• **What the task asks**
Will you give every entry again exactly as it stands?

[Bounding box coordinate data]
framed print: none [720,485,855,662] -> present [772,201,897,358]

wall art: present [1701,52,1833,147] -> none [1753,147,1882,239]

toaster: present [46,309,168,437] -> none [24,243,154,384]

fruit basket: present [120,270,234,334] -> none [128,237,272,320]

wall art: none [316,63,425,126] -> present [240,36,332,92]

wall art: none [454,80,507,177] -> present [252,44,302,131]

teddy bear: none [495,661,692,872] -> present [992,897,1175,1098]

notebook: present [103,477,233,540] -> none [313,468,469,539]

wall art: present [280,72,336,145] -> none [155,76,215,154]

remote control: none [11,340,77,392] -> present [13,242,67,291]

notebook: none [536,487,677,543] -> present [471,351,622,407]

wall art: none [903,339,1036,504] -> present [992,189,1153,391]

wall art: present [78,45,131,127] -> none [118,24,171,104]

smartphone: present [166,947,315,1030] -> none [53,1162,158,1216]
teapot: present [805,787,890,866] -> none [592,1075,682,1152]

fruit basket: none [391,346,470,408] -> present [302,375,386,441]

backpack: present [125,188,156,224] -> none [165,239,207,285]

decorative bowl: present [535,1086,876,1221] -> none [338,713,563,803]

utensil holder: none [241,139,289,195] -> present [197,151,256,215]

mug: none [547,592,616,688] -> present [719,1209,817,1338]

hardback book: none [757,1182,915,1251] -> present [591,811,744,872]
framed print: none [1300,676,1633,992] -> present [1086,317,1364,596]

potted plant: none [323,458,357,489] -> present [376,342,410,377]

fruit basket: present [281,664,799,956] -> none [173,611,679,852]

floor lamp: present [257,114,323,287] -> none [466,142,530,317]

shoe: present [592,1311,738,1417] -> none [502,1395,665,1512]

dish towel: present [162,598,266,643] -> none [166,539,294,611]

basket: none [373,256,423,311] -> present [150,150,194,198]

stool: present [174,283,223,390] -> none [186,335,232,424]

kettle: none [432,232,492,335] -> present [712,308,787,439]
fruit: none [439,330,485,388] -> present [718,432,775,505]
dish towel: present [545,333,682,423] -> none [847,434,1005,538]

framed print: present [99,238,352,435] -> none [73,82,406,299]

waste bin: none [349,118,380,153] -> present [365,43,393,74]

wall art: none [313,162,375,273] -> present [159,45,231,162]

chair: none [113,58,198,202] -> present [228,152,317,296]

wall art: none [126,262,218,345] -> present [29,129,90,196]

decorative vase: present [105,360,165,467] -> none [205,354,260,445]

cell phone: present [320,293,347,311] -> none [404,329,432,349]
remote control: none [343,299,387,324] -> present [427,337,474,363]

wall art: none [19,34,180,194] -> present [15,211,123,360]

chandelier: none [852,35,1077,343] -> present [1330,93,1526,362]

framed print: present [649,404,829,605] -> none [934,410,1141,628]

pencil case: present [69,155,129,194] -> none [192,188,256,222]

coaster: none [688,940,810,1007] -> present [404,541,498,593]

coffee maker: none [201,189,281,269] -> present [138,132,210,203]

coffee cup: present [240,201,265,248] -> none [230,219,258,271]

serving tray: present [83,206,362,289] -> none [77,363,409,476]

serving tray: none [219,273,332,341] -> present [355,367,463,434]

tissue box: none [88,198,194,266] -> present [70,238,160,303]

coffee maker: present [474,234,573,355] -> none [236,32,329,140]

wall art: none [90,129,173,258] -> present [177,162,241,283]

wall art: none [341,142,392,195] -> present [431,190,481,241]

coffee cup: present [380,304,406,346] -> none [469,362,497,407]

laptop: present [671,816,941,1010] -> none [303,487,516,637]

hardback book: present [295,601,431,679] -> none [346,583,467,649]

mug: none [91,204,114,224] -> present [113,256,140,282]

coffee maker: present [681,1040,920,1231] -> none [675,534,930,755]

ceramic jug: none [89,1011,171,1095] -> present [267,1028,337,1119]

• **Task response**
framed print: none [720,485,855,662] -> present [772,201,897,358]

wall art: present [1701,52,1833,147] -> none [1753,147,1882,239]

toaster: present [46,309,168,437] -> none [24,243,154,384]

fruit basket: present [120,270,234,334] -> none [128,237,272,320]

wall art: none [316,63,425,126] -> present [240,36,332,92]

wall art: none [454,80,507,177] -> present [252,44,302,131]

teddy bear: none [495,661,692,872] -> present [992,897,1175,1098]

notebook: present [103,477,233,540] -> none [313,468,469,539]

wall art: present [280,72,336,145] -> none [155,76,215,154]

remote control: none [11,340,77,392] -> present [13,242,67,291]

notebook: none [536,487,677,543] -> present [471,351,622,407]

wall art: none [903,339,1036,504] -> present [992,189,1153,391]

wall art: present [78,45,131,127] -> none [118,24,171,104]

smartphone: present [166,947,315,1030] -> none [53,1162,158,1216]
teapot: present [805,787,890,866] -> none [592,1075,682,1152]

fruit basket: none [391,346,470,408] -> present [302,375,386,441]

backpack: present [125,188,156,224] -> none [165,239,207,285]

decorative bowl: present [535,1086,876,1221] -> none [338,713,563,803]

utensil holder: none [241,139,289,195] -> present [197,151,256,215]

mug: none [547,592,616,688] -> present [719,1209,817,1338]

hardback book: none [757,1182,915,1251] -> present [591,811,744,872]
framed print: none [1300,676,1633,992] -> present [1086,317,1364,596]

potted plant: none [323,458,357,489] -> present [376,342,410,377]

fruit basket: present [281,664,799,956] -> none [173,611,679,852]

floor lamp: present [257,114,323,287] -> none [466,142,530,317]

shoe: present [592,1311,738,1417] -> none [502,1395,665,1512]

dish towel: present [162,598,266,643] -> none [166,539,294,611]

basket: none [373,256,423,311] -> present [150,150,194,198]

stool: present [174,283,223,390] -> none [186,335,232,424]

kettle: none [432,232,492,335] -> present [712,308,787,439]
fruit: none [439,330,485,388] -> present [718,432,775,505]
dish towel: present [545,333,682,423] -> none [847,434,1005,538]

framed print: present [99,238,352,435] -> none [73,82,406,299]

waste bin: none [349,118,380,153] -> present [365,43,393,74]

wall art: none [313,162,375,273] -> present [159,45,231,162]

chair: none [113,58,198,202] -> present [228,152,317,296]

wall art: none [126,262,218,345] -> present [29,129,90,196]

decorative vase: present [105,360,165,467] -> none [205,354,260,445]

cell phone: present [320,293,347,311] -> none [404,329,432,349]
remote control: none [343,299,387,324] -> present [427,337,474,363]

wall art: none [19,34,180,194] -> present [15,211,123,360]

chandelier: none [852,35,1077,343] -> present [1330,93,1526,362]

framed print: present [649,404,829,605] -> none [934,410,1141,628]

pencil case: present [69,155,129,194] -> none [192,188,256,222]

coaster: none [688,940,810,1007] -> present [404,541,498,593]

coffee maker: none [201,189,281,269] -> present [138,132,210,203]

coffee cup: present [240,201,265,248] -> none [230,219,258,271]

serving tray: present [83,206,362,289] -> none [77,363,409,476]

serving tray: none [219,273,332,341] -> present [355,367,463,434]

tissue box: none [88,198,194,266] -> present [70,238,160,303]

coffee maker: present [474,234,573,355] -> none [236,32,329,140]

wall art: none [90,129,173,258] -> present [177,162,241,283]

wall art: none [341,142,392,195] -> present [431,190,481,241]

coffee cup: present [380,304,406,346] -> none [469,362,497,407]

laptop: present [671,816,941,1010] -> none [303,487,516,637]

hardback book: present [295,601,431,679] -> none [346,583,467,649]

mug: none [91,204,114,224] -> present [113,256,140,282]

coffee maker: present [681,1040,920,1231] -> none [675,534,930,755]

ceramic jug: none [89,1011,171,1095] -> present [267,1028,337,1119]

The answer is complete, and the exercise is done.